Etats-Unis : La manifestation du 14 mai à Washington.19/05/20002000Journal/medias/journalnumero/images/2000/05/une-1662.gif.445x577_q85_box-0%2C13%2C166%2C228_crop_detail.jpg

Dans le monde

Etats-Unis : La manifestation du 14 mai à Washington.

Dimanche 14 mai, jour de la fête des mères aux Etats-Unis, plus de 100 000 femmes, rejointes par des hommes, des personnalités du monde du spectacle et même par le couple présidentiel, Bill et Hillary Clinton, ont manifesté à Washington, la capitale des Etats-Unis, pour demander un contrôle plus strict des armes à feu et un renforcement de la législation sur le port d'armes. D'autres manifestations se sont déroulées dans plusieurs villes du pays pour réclamer elles aussi des " lois sérieuses sur les armes, pour des enfants en sécurité ".

Ces manifestations étaient motivées par la montée de la violence parmi la jeunesse. Aux Etats-Unis, le nombre de morts par armes à feu et surtout le nombre d'enfants de plus en plus jeunes qui tuent ou sont tués à coups de revolver ou de fusil, jusque dans les écoles, est croissant. On estime qu'en moyenne 13 enfants meurent chaque jour de blessures faites par une arme à feu, soit en moyenne 4 745 par an. En février dernier, dans une banlieue pauvre de Flint, dans l'Etat du Michigan, un petit garçon de six ans tuait d'un coup de revolver une fillette du même âge. En août 1999, un adolescent avait fait un massacre dans un jardin d'enfants juifs à Los Angeles. Mais cette violence ne concerne pas seulement la jeunesse des quartiers pauvres des grandes villes. Elle relève d'un phénomène de société plus fondamental.

La croissance de la violence parmi la jeunesse américaine s'inscrit dans un contexte marqué par une montée plus générale de la violence, liée entre autres au racisme qui s'exerce depuis toujours contre les minorités noires, hispaniques, etc., mais aussi liée à la dégradation générale des conditions de vie des classes pauvres.

Aux Etats-Unis, 200 millions d'armes sont en circulation. La liberté d'acheter et de porter une arme en toute circonstance est inscrite dans la Constitution. Les tensions qui parfois se règlent spontanément à coups de poing dans certains pays, se règlent presque aussi facilement à coups de fusil aux Etats-Unis. Cette banalisation des armes à feu se manifeste jusque dans les usines, où les cas de litiges entre ouvriers se soldent parfois à coups de revolver. De tels actes sur les lieux de travail se multiplieraient aujourd'hui mais ne sont pas nouveaux.

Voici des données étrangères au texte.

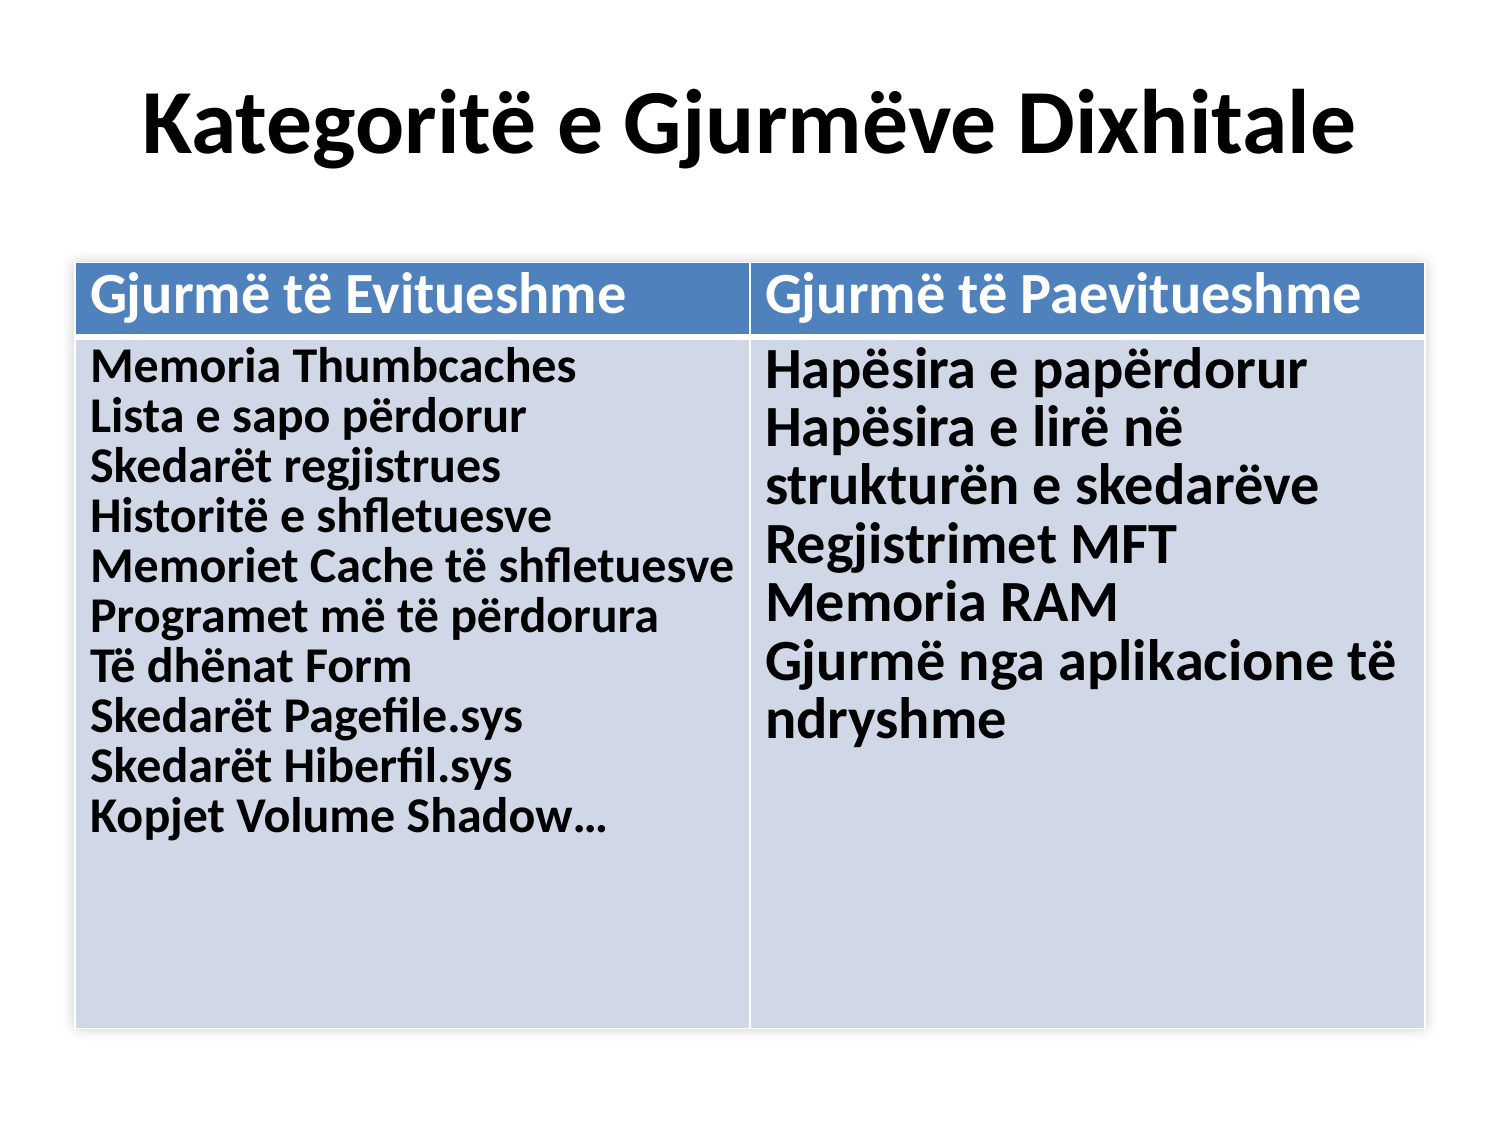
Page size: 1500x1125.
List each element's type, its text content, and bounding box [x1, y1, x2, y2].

table_cell Hapësira e papërdorur Hapësira e lirë në strukturën e skedarëve Regjistrimet MFT Memoria RAM Gjurmë nga aplikacione të ndryshme [751, 340, 1424, 1028]
table_header Gjurmë të Paevitueshme [751, 263, 1424, 334]
table_cell Memoria Thumbcaches Lista e sapo përdorur Skedarët regjistrues Historitë e shfletuesve Memoriet Cache të shfletuesve Programet më të përdorura Të dhënat Form Skedarët Pagefile.sys Skedarët Hiberfil.sys Kopjet Volume Shadow… [76, 340, 749, 1028]
table_header Gjurmë të Evitueshme [76, 263, 749, 334]
title Kategoritë e Gjurmëve Dixhitale [75, 45, 1425, 188]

Le fait de régler ses comptes à coups de feu fait d'ailleurs partie du langage courant, désigné par l'expression " going postal ", littéralement " devenir postier ", depuis qu'en 1986 un postier de l'Oklahoma tua 14 personnes sur son lieu de travail et en blessa 20 autres.

La "Million Mom March" de dimanche dernier, cette manifestation impressionnante contre les armes à feu dont sont victimes les enfants, s'inscrit dans un tel contexte. Certes, les mesures réclamées par les manifestants, à supposer mêmes qu'elles soient décidées et puissent sérieusement entrer en application, ne permettraient pas de changer radicalement cette situation. Elles visent un contrôle plus strict et une limitation de l'usage des armes à feu : rendre obligatoire l'enregistrement de toutes les armes ainsi que l'installation d'un cadenas sur toutes les armes à feu et la vérification de l'identité et du casier judiciaire des acheteurs ; etc. Personne ne peut dire si ces quelques mesures seraient capables d'améliorer une situation dont personne ne voit comment sortir. Mais en tentant de freiner le laxisme institutionnalisé, les manifestants poursuivent un objectif que l'on peut comprendre même s'il resterait difficile à faire respecter.

Mais la seule perspective de ces quelques mesures se heurte au lobby puissant des tenants inconditionnels des armes à feu, lobby particulièrement fort aux Etats-Unis. La seule NRA (National Rifle Association) par exemple, association des porteurs d'armes à feu n'admettant aucune limitation à leur vente et à leur port, se revendique de quelque 5 millions de membres. Ce lobby très réactionnaire pèse d'autant plus lourd que les élections présidentielles ont lieu dans seulement six mois et qu'aucun des deux candidats ne voudra risquer de se le mettre à dos : ni le républicain George W. Bush, de toute façon ouvertement favorable à la NRA ; ni le démocrate Al Gore, soi-disant plus favorable à un meilleur contrôle des armes à feu tout en se refusant à le dire trop fort, ne souhaitant pas plus que son concurrent se couper du lobby des armes, dont il était d'ailleurs un chaud partisan au début de sa carrière politique, paraît-il.